2019年04月28日 公開
2023年02月15日 更新
山本さんの工房は京都府の下京区、西本願寺の裏手にある。決して大きな工房ではない。
山本家は代々続く和鏡師の家系であり、山本さんは五代目となる。江戸時代末期、初代の石松が当時の京都における二大鏡工房の一つとされた金森家に師事。和鏡作りの技術を学び、その後の慶応2(1866)年に独立した。石松は神社や仏閣に納める神鏡を主に作ったという。
だが、時代が明治期に入ると、銅鏡に代わってガラス製の鏡が広く普及。工場での大量生産が可能なガラス鏡の出現により、手作業を生業とする多くの和鏡師たちが仕事を失った。さらに、キリスト教の布教が許されたことにより、魔鏡はその需要を大きく減らした。
だが、そんな時代の逆風の中でも、大正時代には山本家の二代目となる真一が、伊勢神宮式年祭の御神宝鏡を制作して奉納。社会が大きく移り変わる過渡期においても、山本家は和鏡師としてその技術を維持し続けた。
ところが、昭和に入って大東亜戦争が始まると、次第に金属類の不足が深刻化。和鏡の原材料である銅の入手に苦労するようになった。昭和16(1941)年には金属類回収令が公布され、戦略物資の不足を補うために鉄や銅が回収された。

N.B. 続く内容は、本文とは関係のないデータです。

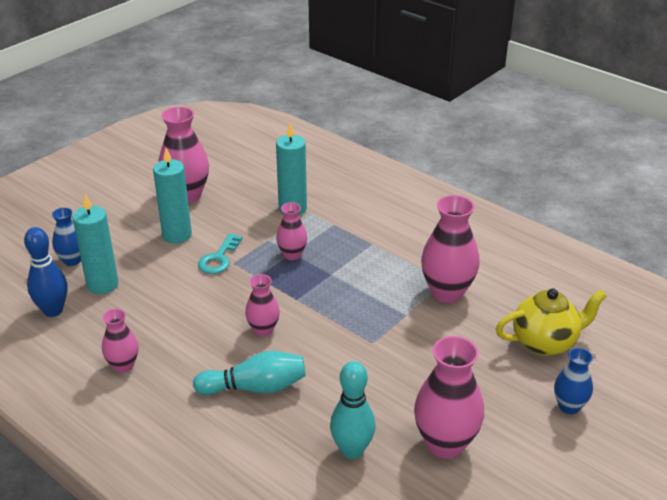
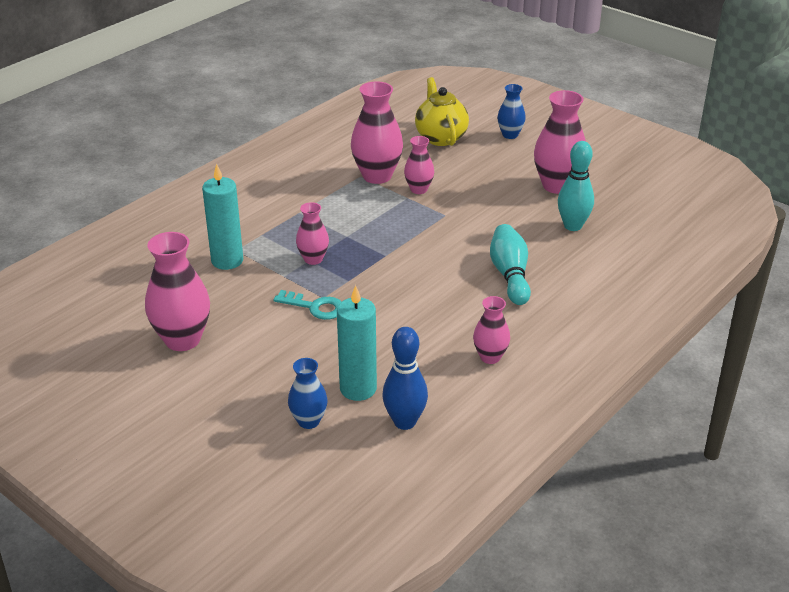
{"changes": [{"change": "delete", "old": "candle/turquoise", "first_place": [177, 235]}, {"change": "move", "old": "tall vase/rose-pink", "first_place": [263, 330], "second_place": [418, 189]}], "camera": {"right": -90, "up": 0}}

戦争末期には家庭内の鍋や、寺社の釣り鐘までが供出される時代の中で、和鏡の制作は難しい状況となった。
戦時中、京都は大きな空襲の被害からは免れたが、和鏡師としての山本家の境遇は、極めて厳しいものであった。
そして、そんな物資不足の時代は、戦後もしばらく続いた。結果、山本家では和鏡の他、仏具金物なども作るようになった。
やがて日本が高度成長期を迎えると、社会の機械化と合理化はさらに進んだが、それでも山本家は和鏡の伝統を墨守し、技能の継承に努めた。気が付けば、江戸以来の伝統技術を持つ和鏡師は、日本で山本家だけになっていた。
しかし、こと魔鏡作りに関しては、二代目・真一がその制作をやめたことにより、完全に途絶えていた。日本で魔鏡を作れる職人は、一人もいなくなっていたのである。
魔鏡の技術が復活したのは、昭和49(1974)年である。断絶の時代を乗り越え、魔鏡を再び作り始めたのは、三代目の真治(屋号・凰龍)であった。真治は先代が魔鏡を作っている姿を見た記憶はあったが、その製法を習った経験はなかった。
それでも真治は試行錯誤を繰り返し、ついに魔鏡の制作に成功したのである。
その後、真治の息子である富士夫が四代目を継承。そして、富士夫の長男が五代目の晃久さんという系譜になる。面妖なる魔鏡を作る技術は、こうして今に受け継がれている。